Excerpted records
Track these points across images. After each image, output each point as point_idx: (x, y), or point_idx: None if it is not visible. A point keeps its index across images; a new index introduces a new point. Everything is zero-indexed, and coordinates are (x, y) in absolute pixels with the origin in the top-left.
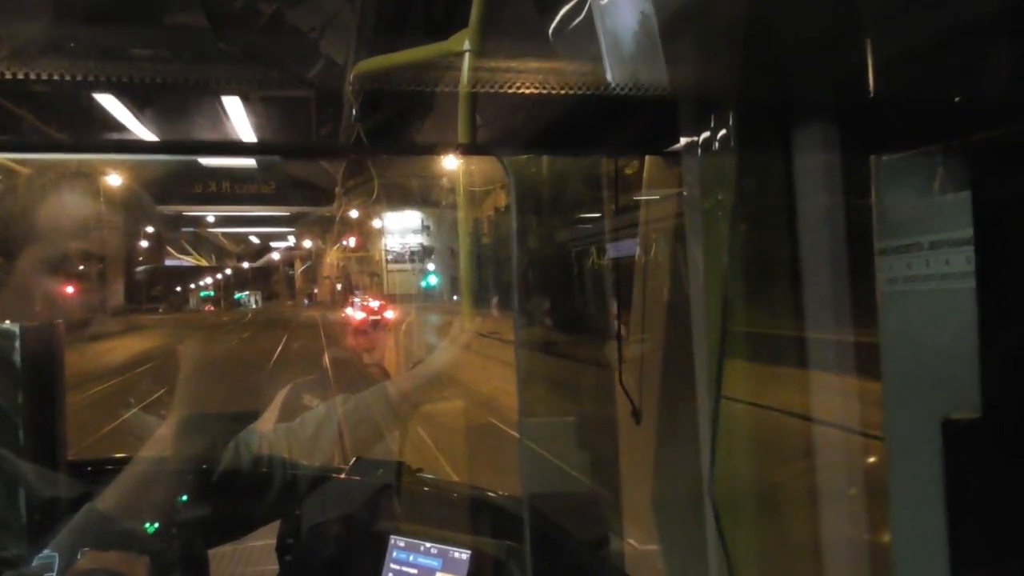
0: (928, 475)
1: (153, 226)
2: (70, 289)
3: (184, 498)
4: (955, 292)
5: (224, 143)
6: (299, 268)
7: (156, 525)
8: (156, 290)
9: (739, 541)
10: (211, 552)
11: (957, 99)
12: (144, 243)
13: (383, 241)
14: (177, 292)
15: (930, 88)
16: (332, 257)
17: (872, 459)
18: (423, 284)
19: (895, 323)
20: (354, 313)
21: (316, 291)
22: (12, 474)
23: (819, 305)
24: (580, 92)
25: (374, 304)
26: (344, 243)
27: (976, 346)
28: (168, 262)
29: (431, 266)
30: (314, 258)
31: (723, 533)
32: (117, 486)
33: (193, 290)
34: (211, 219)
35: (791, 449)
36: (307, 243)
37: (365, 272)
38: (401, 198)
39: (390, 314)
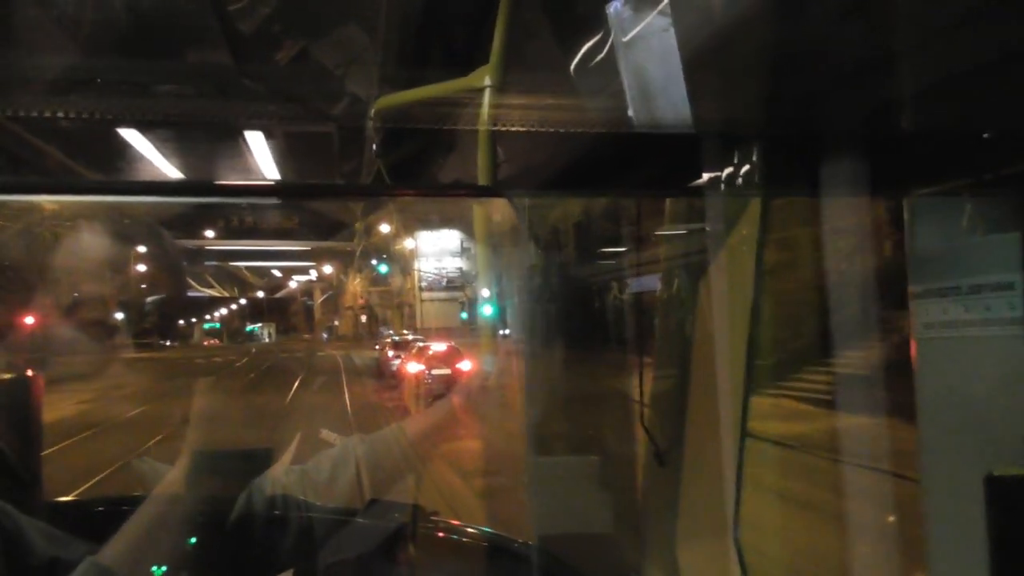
0: (970, 533)
1: (170, 259)
2: (28, 320)
3: (193, 541)
4: (997, 339)
5: (243, 186)
6: (319, 298)
7: (164, 569)
8: (148, 323)
9: None
10: None
11: (995, 134)
12: (147, 274)
13: (416, 266)
14: (183, 325)
15: (966, 122)
16: (355, 286)
17: (905, 505)
18: (465, 315)
19: (932, 371)
20: (404, 364)
21: (337, 323)
22: (13, 531)
23: (850, 347)
24: (602, 130)
25: (438, 347)
26: (372, 263)
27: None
28: (191, 294)
29: (485, 292)
30: (336, 287)
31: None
32: (122, 537)
33: (206, 322)
34: (234, 253)
35: (818, 492)
36: (328, 269)
37: (393, 303)
38: (428, 220)
39: (467, 365)
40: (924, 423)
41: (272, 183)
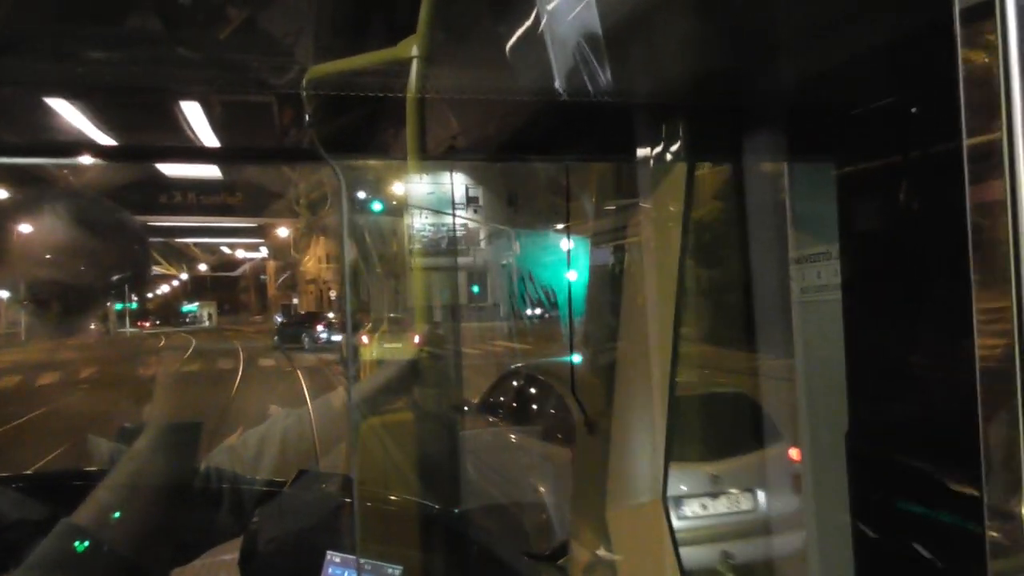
0: (840, 490)
1: (131, 234)
2: None
3: (142, 512)
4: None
5: (176, 148)
6: (273, 271)
7: (87, 544)
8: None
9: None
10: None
11: (878, 110)
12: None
13: (406, 223)
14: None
15: (845, 99)
16: (319, 253)
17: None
18: (477, 289)
19: (806, 334)
20: None
21: (296, 301)
22: None
23: (768, 309)
24: (530, 99)
25: None
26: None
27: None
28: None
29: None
30: (294, 254)
31: (676, 538)
32: (94, 501)
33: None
34: (180, 229)
35: (741, 452)
36: (283, 232)
37: (374, 273)
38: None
39: None
40: (801, 385)
41: (204, 147)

Brief
This exercise asks for the data above to be given again exactly, without pictures.

Exercise result
Track these points across images. After each image, output each point as point_idx: (x, y), or point_idx: None if it is not visible. A point keeps its index across images; a new index introduces a new point. Everything is zero-indexed, and coordinates are (x, y) in absolute pixels with the origin in the top-left.
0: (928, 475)
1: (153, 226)
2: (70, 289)
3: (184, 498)
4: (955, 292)
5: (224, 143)
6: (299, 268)
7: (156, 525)
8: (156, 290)
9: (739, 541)
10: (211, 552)
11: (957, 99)
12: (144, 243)
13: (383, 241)
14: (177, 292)
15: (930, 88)
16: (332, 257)
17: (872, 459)
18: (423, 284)
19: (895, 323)
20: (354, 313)
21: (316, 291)
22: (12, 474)
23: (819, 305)
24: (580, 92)
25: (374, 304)
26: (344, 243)
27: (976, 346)
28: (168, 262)
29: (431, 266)
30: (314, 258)
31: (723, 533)
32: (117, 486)
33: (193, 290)
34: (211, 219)
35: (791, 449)
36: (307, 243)
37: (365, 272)
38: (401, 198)
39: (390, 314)
0: (970, 533)
1: (170, 259)
2: (28, 320)
3: (193, 541)
4: (997, 339)
5: (243, 186)
6: (319, 298)
7: (164, 569)
8: (148, 323)
9: None
10: None
11: (995, 134)
12: (147, 274)
13: (416, 266)
14: (183, 325)
15: (966, 122)
16: (355, 286)
17: (905, 505)
18: (465, 315)
19: (932, 371)
20: (404, 364)
21: (337, 323)
22: (13, 531)
23: (850, 347)
24: (602, 130)
25: (438, 347)
26: (372, 263)
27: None
28: (191, 294)
29: (485, 292)
30: (336, 287)
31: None
32: (122, 537)
33: (206, 322)
34: (234, 253)
35: (818, 492)
36: (328, 269)
37: (393, 303)
38: (428, 220)
39: (467, 365)
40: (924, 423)
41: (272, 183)
0: (840, 490)
1: (131, 234)
2: None
3: (142, 512)
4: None
5: (176, 148)
6: (273, 271)
7: (87, 544)
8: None
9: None
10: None
11: (878, 110)
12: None
13: (406, 223)
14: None
15: (845, 99)
16: (319, 253)
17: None
18: (477, 289)
19: (806, 334)
20: None
21: (296, 301)
22: None
23: (768, 309)
24: (530, 99)
25: None
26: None
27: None
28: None
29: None
30: (294, 254)
31: (676, 538)
32: (94, 501)
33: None
34: (180, 229)
35: (741, 452)
36: (283, 232)
37: (374, 273)
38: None
39: None
40: (801, 385)
41: (204, 147)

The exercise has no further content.